After graduating in 1997 he began working as an analyst for several Wall Street investment firms. But on Sept. 11, 2001, he lost several friends at the World Trade Center in New York City, including Paul Sloan ’97 and Raymond Rocha ’95, two of his Delta Tau brothers, according to the Brown Alumni Monthly. He began to consider joining the military more and more strongly, over the objections of his friends and family. After he was laid off in 2002, he decided to join the Marines.
“He knew there was more to life than getting a job and making a living,” his father Chris told the Boston Globe.
According to BAM, the first time Gavriel tried to join the Marines, he was turned down because of his age and weight. He began a strict exercise routine and lost 40 pounds, eventually convincing the Marines to allow him to enlist in November 2003. He chose not to attend the Marines’ Officer Candidates School as his college degree entitled him to, but became an enlisted soldier.

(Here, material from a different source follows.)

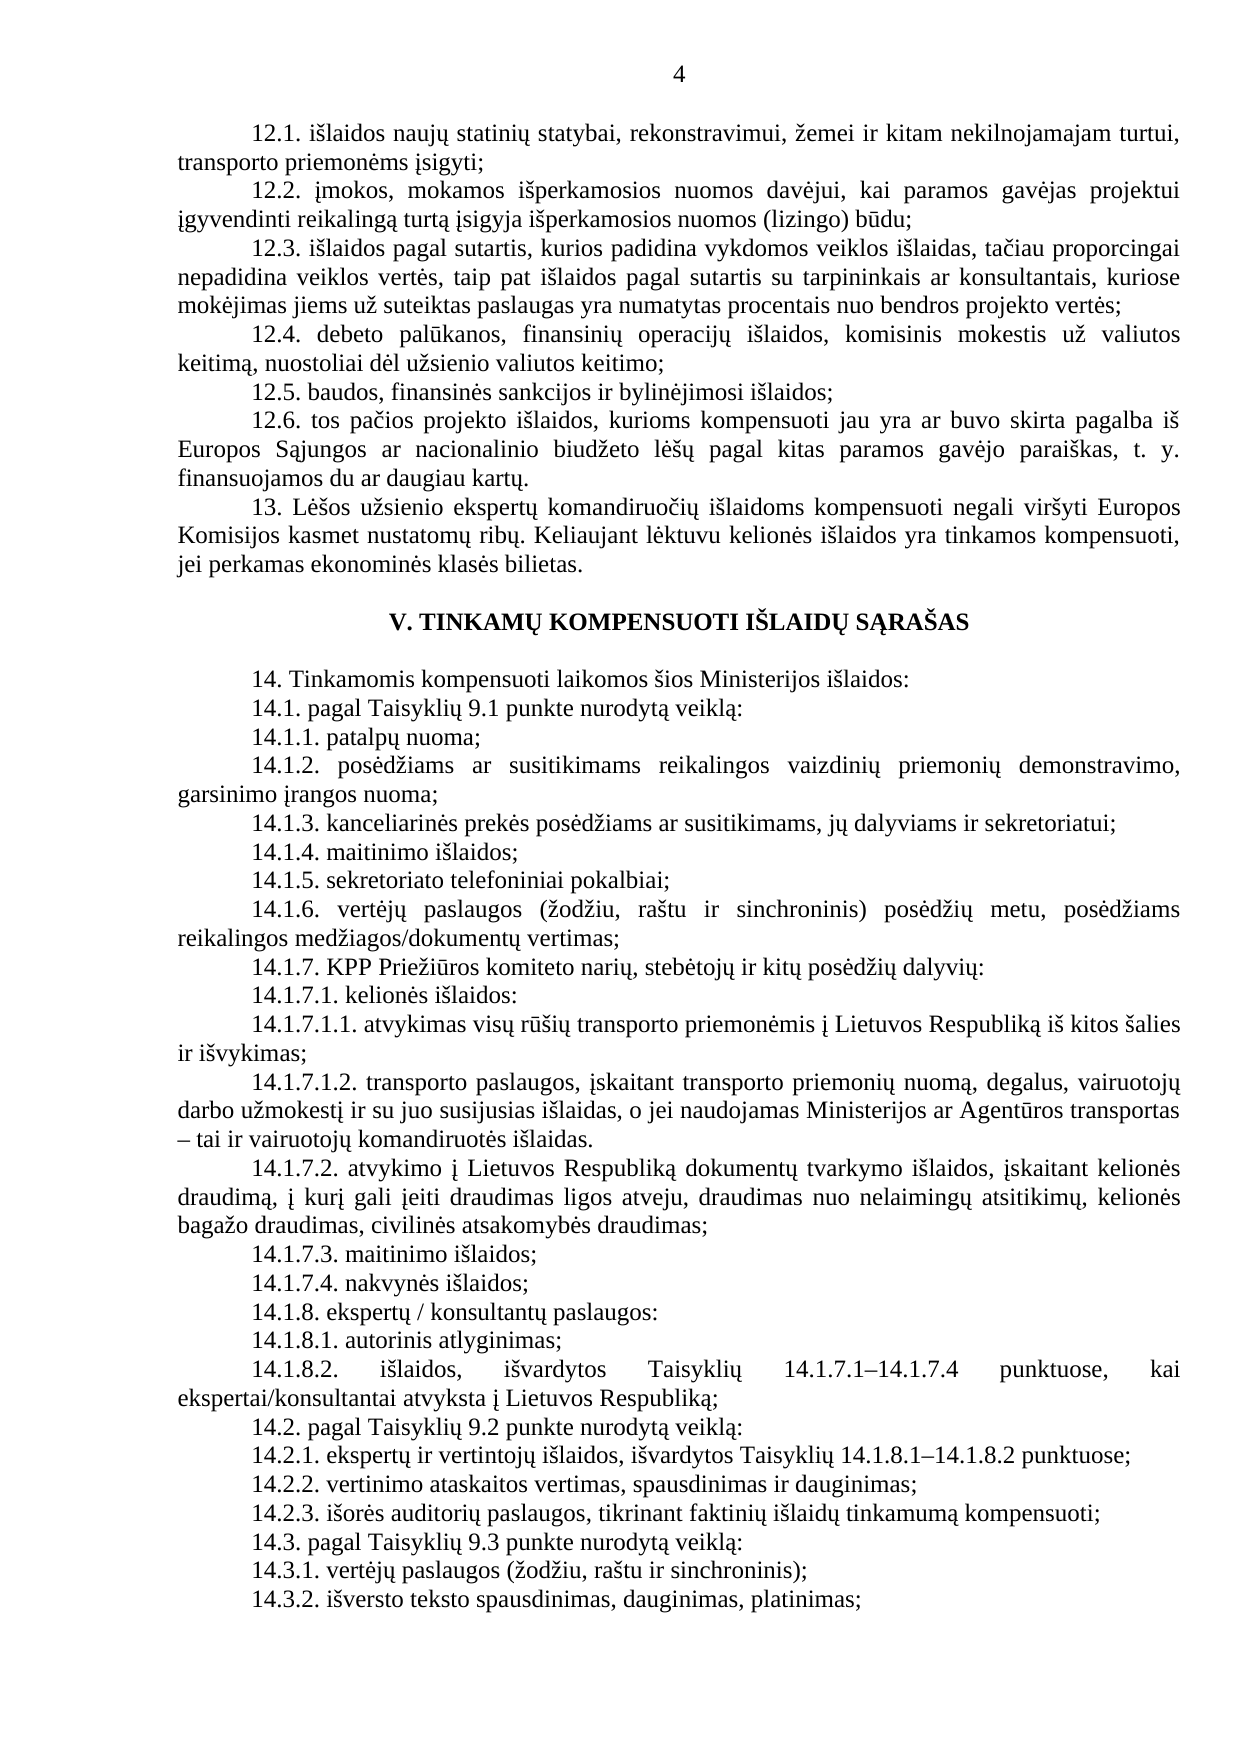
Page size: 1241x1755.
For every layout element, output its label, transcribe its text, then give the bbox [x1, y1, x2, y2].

He was deployed to Iraq with the 2nd Marine Division in July 2004 as a rifleman, though he told his family he worked behind a desk in intelligence so they would not worry, according to BAM. He was injured by shrapnel a week before he was killed during the battle in Fallujah, but he returned to duty anyway.
Gavriel was “a heavy-duty person, a deep thinker,” his mother, Penelope, told BAM. “He liked literature and poetry. He spoke not much, but his words spoke volumes.”
Laura Klein ’89
Maj. Laura Klein ’89 is now a “JAG,” a judge advocate, in the U.S. Army, two decades after she chose to attend Brown over the U.S. Naval Academy.
“I can’t quite recall why I was so intent on serving, but in large part, I wanted to travel and ‘see the world.’ Had I not joined the service, I would likely have joined the Peace Corps or attempted to join the foreign service,” she wrote in an e-mail from her current posting in Mosul, Iraq, where she is the deputy staff judge advocate for Task Force Freedom, the U.S. headquarters in Northern Iraq.
“What drew me to the military was the team concept. … The military is very much a team sport,” she added.
At Brown she double-concentrated in history of art and architecture and anthropology, and in her time on campus played softball, rowed crew, worked as a technical assistant and director in student theater, worked in the Blue Room and Ratty, was a resident counselor and worked for The Herald as a photographer.
“My Brown education prepared me to be an officer and serves as the foundation for the legal advice I provide to commanders on difficult issues of international law and criminal law – tremendously demanding and challenging work,” she wrote.
At Brown, Klein also participated in the Reserve Officers’ Training Corps program at Providence College and after graduation was commissioned a 2nd lieutenant and served as a platoon leader near the Demilitarized Zone in South Korea. She briefly served stateside before being deployed to Somalia for a year in the early 1990s and then decided to attend law school at Louisiana State University.
Since becoming a JAG, Klein has traveled widely in Europe, the United States and the Middle East. In 2003 she was deployed to Kirkuk in Iraq, where she “helped review the numerous property claims issues created by the former regime’s forcible eviction and movement of Kurds and southern Arabs,” she wrote. In 2004, she was posted to Afghanistan and afterward went to Mosul, her current posting, helping to set up local courts and dealing with legal issues regarding local Iraqis and U.S. soldiers.
“I’m approaching 15 years in the service – I’ve found my military experience to be pretty awesome,” Klein wrote. “At this juncture, it’s a career.”